» Quoted passage
==*==
The Lagos State Internal Revenue Service has announced plans to recover outstanding tax liabilities from defaulting taxpayers through third parties such as banks, employers, tenants, debtors and business partners.

The announcement was contained in a public notice dated January 21, 2026, and published on the LIRS website. The notice was signed by the Executive Chairman of LIRS, Mr Ayodele Subair.

According to the notice, the Service is empowered under Section 60 of the Nigeria Tax Administration Act, 2025, to direct any person holding money on behalf of, or owing money to, a taxpayer who has failed to pay an established final tax liability when due, to remit such funds to LIRS.

LIRS explained that this power of substitution applies to unpaid Personal Income Tax, Capital Gains Tax, Stamp Duties and Withholding Tax administered by the agency.

The notice stated that where a taxpayer fails, neglects or refuses to settle any established outstanding tax liability, LIRS may exercise its power to direct banks, financial institutions, employers, tenants, debtors, customers, agents and business partners who owe the taxpayer to pay such amounts directly to the Service.

It added that once a substitution notice is issued, the person served is legally required to remit the amount specified in the notice from funds belonging to, or payable to, the defaulting taxpayer.

LIRS noted that banks and financial institutions must remit the stated amount without delay, confirm compliance through the LIRS e-Tax platform and provide information on the taxpayer’s available balances when requested.

Employers, tenants, agents and other affected parties were also directed to withhold the specified sums from funds due to the taxpayer and remit same to LIRS within the period stated in the notice.

The Service further explained that any person who does not hold or owe money to the taxpayer is required to notify LIRS in writing within the stipulated period.

LIRS warned that failure to comply with a substitution directive constitutes an offence under the Act and may attract penalties, interest, enforcement actions including distraint and possible prosecution.

The tax liability will only be considered settled to the extent of the amount remitted.

The notice also stated that affected parties may object in writing to an assessment within 30 days of receiving a substitution notice in line with appeal provisions under the law.

While enforcement actions may be taken through substitution, LIRS advised defaulting taxpayers to settle outstanding assessments promptly, noting that they remain liable for any unpaid balance not recovered.
==*==
» Records provided

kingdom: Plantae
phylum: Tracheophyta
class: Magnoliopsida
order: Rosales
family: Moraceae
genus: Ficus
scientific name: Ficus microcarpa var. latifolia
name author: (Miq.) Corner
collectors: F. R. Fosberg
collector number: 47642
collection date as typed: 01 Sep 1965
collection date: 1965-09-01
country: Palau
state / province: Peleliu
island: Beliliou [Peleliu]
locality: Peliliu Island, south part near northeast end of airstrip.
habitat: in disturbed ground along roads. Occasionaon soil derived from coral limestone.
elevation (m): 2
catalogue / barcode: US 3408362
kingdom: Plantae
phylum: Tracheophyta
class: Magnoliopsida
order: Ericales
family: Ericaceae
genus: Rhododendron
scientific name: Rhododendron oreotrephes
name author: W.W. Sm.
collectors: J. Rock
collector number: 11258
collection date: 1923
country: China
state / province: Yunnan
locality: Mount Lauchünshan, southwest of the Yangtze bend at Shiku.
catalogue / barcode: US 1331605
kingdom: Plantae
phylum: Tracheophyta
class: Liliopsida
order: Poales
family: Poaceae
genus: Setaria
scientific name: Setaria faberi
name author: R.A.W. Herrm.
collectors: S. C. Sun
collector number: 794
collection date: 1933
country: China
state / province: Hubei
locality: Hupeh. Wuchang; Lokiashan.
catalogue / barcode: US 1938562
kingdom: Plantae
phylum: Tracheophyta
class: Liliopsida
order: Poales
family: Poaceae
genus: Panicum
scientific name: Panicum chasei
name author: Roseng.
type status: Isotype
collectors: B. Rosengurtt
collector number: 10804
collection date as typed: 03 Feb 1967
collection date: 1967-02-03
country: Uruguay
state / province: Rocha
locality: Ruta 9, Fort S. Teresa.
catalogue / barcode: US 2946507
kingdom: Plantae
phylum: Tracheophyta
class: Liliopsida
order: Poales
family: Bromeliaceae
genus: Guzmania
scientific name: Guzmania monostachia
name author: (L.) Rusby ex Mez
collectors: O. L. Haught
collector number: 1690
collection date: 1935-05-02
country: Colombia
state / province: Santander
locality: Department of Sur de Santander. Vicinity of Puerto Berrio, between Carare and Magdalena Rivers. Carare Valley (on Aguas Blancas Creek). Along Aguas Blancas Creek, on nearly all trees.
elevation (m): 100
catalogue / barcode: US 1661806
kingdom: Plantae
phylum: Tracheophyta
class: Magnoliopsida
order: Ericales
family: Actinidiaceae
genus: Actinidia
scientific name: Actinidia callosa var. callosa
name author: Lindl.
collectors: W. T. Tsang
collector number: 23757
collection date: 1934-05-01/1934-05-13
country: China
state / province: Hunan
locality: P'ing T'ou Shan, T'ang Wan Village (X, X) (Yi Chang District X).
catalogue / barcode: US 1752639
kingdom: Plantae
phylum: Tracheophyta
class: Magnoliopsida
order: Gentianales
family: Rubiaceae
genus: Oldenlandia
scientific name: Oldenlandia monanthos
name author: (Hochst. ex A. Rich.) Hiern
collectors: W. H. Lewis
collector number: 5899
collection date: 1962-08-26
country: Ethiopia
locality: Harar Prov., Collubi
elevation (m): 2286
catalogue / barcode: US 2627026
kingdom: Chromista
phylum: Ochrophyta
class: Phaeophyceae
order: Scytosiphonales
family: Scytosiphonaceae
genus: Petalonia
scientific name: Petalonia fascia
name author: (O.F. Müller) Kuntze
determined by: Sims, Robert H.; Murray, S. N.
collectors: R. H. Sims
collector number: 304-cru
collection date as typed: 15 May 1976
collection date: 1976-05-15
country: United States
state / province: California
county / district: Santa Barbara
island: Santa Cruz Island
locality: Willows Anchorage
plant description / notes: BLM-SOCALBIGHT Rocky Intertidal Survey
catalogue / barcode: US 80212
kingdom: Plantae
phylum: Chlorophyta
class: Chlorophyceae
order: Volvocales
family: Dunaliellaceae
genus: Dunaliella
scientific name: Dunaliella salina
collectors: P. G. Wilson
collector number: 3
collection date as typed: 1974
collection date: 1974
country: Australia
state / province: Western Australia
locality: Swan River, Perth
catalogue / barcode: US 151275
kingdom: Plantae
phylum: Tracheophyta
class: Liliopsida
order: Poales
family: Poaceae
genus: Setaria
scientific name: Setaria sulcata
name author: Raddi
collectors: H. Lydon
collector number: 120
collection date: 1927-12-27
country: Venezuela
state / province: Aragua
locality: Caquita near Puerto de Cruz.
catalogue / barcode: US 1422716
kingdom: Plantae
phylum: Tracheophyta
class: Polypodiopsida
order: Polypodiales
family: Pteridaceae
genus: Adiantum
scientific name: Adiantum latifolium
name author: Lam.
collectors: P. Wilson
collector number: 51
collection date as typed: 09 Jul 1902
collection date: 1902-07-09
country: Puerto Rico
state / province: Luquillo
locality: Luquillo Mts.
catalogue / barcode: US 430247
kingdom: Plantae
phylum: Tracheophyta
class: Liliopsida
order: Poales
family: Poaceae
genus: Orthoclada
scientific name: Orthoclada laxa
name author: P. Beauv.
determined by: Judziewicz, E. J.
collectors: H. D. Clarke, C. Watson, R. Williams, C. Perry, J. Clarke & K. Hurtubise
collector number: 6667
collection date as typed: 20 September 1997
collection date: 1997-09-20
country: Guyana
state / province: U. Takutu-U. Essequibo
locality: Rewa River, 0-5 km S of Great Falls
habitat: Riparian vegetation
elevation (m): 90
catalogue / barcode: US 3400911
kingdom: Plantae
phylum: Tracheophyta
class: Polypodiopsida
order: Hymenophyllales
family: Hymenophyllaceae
==*==
» Task list
[1] According to the article on the LIRS notice, which law gives the Service its power to direct third parties to remit a defaulting taxpayer's funds?
[2] Summarize the article on the LIRS notice in two sentences.
[3] From the article on the LIRS notice, extract everything from "According to the" down to "by the agency.".

» Outputs by task
[1] Section 60 of the Nigeria Tax Administration Act, 2025.

[2] In a public notice dated January 21, 2026, the Lagos State Internal Revenue Service announced that it can direct third parties such as banks, employers, tenants and business partners who hold or owe money to a defaulting taxpayer to pay unpaid Personal Income Tax, Capital Gains Tax, Stamp Duties and Withholding Tax directly to the Service. Parties served must remit the specified amount or notify LIRS in writing if they hold or owe nothing, and failure to comply is an offence that may attract penalties, interest, distraint and possible prosecution.

[3]
According to the notice, the Service is empowered under Section 60 of the Nigeria Tax Administration Act, 2025, to direct any person holding money on behalf of, or owing money to, a taxpayer who has failed to pay an established final tax liability when due, to remit such funds to LIRS.

LIRS explained that this power of substitution applies to unpaid Personal Income Tax, Capital Gains Tax, Stamp Duties and Withholding Tax administered by the agency.